Tikkun Magazine, March/April 2010
Climate Change and the Question of God
by Sallie McFague
Climate change demands that we turn our eyes to the world, to space and place, to the concrete, to asking questions about how to live within the particularities and limitations of planet earth rather than speculating about why we are here. Should religions be more concerned to learn where we are, what the world is like, and where we fit into it, rather than focusing mainly on the "why" questions? For instance, on the matter of creation and providence, is it a question of why, when, and how the world was created that is critical or is it rather discovering the nature, potential, and limitations of our neighborhood, where we live? Is talk about creation and providence concerned with intellectual questions of why things are the way they are or is it about how we should live in harmony with all the rest of creation? Christianity has traditionally been focused on the "why" questions rather than turning our eyes to the beauty, concrete details, processes, and uniqueness of our home, planet earth. In Christian theology, creation and providence have often been more about God and God's power -- evidence that God is in charge -- than about human beings living in and caring for the neighborhood in which we have been set down. The "why" and "where" questions are of course interlinked -- we will always wonder about the mystery of why we are where we are -- but it may be necessary, given climate change, for Christian theology to pay more attention to the wonderful, fragile, complex -- as well as breathtakingly beautiful and violent -- world that we actually inhabit.

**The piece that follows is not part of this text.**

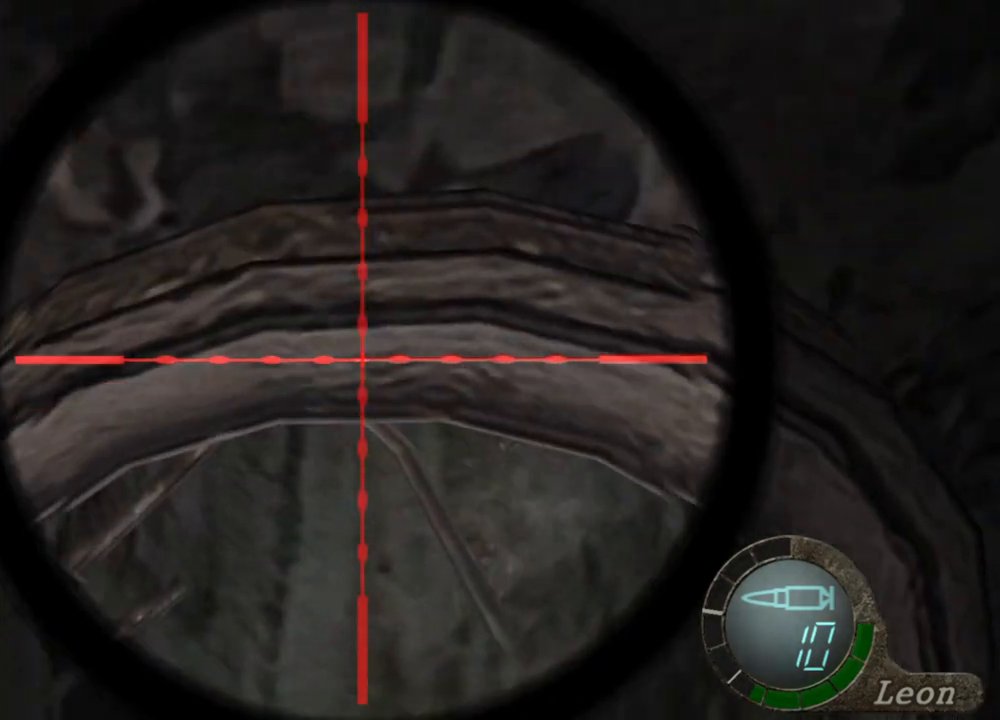
{"keys": [], "mouse": ["right"], "events": []}
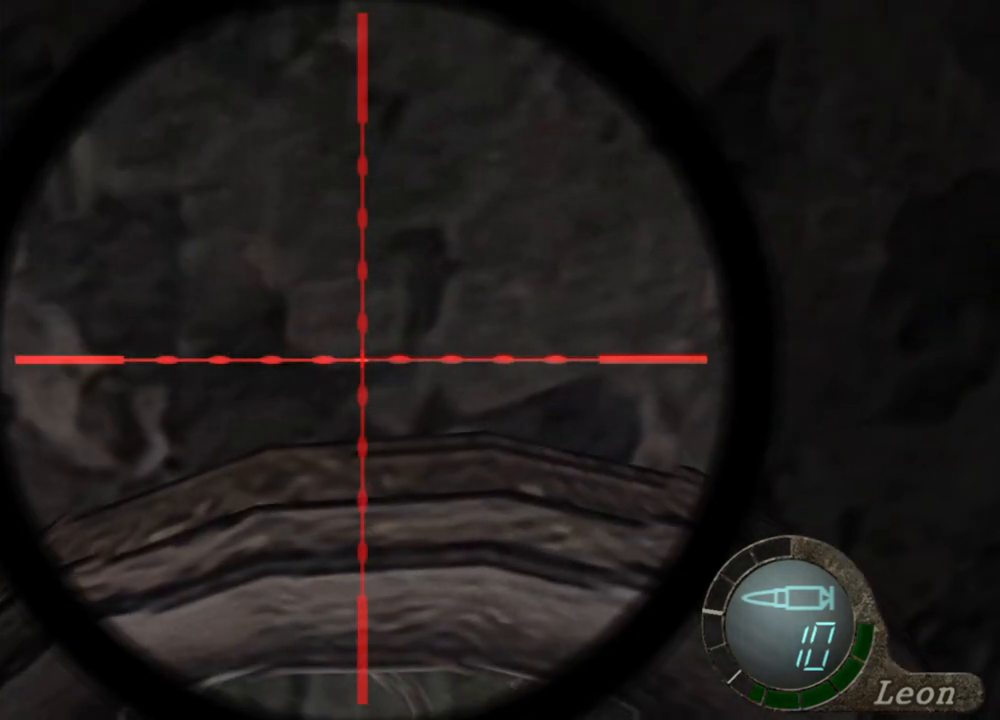
{"keys": [], "mouse": ["right"], "events": []}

The traditional creation-providence story in Christian history has underscored God's power more than divine love, God's transcendence more than divine immanence, and God's distance from the world rather than involvement in it. This need not, should not, be the case: an interpretation of the God-world relationship based on the belief that God is incarnate in the world implies re-thinking the issues of creation and providence in light of the world as internally related to God -- the world as within God or the world as God's "body" -- rather than externally related as an artist is to his or her production. Our doctrines of creation and providence do not stand alone: they are offshoots of our deepest beliefs about the nature of God's relation to the world. If this belief is that God and the world are wholly other, creation and providence will be seen in that light; if this belief is that God and the world are intrinsically intimate, creation and providence will be understood from within that perspective. An incarnational context for understanding the God-world relationship has implications for our response to climate change. It means that God and we are in the same place and that we share responsibility for the world.
Sallie McFague teaches theology at the Vancouver School of Theology and is Professor Emerita at Vanderbilt Divinity School. Her recent books include Life Abundant: Rethinking Theology and Economy for a Planet in Peril and A New Climate for Theology: God, the World, and Global Warming.